From April 1, 2018, all commercial trucks must be equipped with electronic log devices, or ELDs. These electronically tally driving time, more accurately monitoring and enforcing hours behind the wheel and rest periods than do traditional logbooks.
The only exceptions are local carriers, vehicles built before 2000 and those trucks that have automatic onboard recording devices, which are given another 18 months to transition. Drivers caught, face being placed out of service for ten hours and possible fines.

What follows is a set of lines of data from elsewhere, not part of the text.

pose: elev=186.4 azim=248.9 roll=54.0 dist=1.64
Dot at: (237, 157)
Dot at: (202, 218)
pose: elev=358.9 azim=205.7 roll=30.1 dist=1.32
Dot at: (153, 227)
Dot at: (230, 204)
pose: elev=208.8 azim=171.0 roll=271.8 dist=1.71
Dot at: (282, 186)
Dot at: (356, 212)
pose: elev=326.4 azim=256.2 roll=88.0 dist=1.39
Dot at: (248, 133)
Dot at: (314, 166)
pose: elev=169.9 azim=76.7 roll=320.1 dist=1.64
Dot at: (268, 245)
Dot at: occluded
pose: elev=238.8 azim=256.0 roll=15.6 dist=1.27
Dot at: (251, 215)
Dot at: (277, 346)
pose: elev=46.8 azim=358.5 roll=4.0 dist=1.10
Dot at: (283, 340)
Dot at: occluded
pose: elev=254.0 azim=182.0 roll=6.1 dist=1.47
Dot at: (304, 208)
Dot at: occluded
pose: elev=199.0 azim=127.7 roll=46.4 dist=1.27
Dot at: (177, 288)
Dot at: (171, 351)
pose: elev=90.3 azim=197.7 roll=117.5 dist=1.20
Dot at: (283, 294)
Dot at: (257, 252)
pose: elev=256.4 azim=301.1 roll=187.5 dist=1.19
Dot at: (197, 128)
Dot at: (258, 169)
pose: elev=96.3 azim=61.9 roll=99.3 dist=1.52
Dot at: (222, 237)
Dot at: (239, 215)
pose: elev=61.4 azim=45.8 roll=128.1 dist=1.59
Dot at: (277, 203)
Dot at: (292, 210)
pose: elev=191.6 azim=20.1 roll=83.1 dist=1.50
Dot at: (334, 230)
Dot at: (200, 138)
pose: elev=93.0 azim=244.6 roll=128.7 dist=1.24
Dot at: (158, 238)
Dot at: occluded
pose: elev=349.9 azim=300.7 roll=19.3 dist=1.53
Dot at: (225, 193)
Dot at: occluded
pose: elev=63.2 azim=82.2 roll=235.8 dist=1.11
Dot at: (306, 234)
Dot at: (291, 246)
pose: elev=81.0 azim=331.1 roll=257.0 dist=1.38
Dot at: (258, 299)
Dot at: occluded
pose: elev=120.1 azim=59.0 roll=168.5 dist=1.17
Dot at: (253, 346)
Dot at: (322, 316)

Buoyed by more demand for their services and higher freight rates, many trucking firms are ordering new tractors and trailers. At the same time, some trucking firms are opting to replace their equipment every three to four years, instead of the industry average of seven to eight years. By doing so, companies are “able to significantly reduce the running costs of the asset, and able to introduce newer technologies and safety components,” said Brian Holland, the president and CFO of Fleet Advantage, a Fort Lauderdale, Florida-based data analytics, leasing and private fleet management company. He adds that “having newer trucks helps with driver recruitment, it also helps with a technician shortage.”
On many fronts, the trucking industry is struggling to catch up. Data analytics and onboard technology help ease that struggle. “Innovation changes everything,” said Holland. “As distribution continues to evolve, new equipment, new technology will continue to evolve as well.”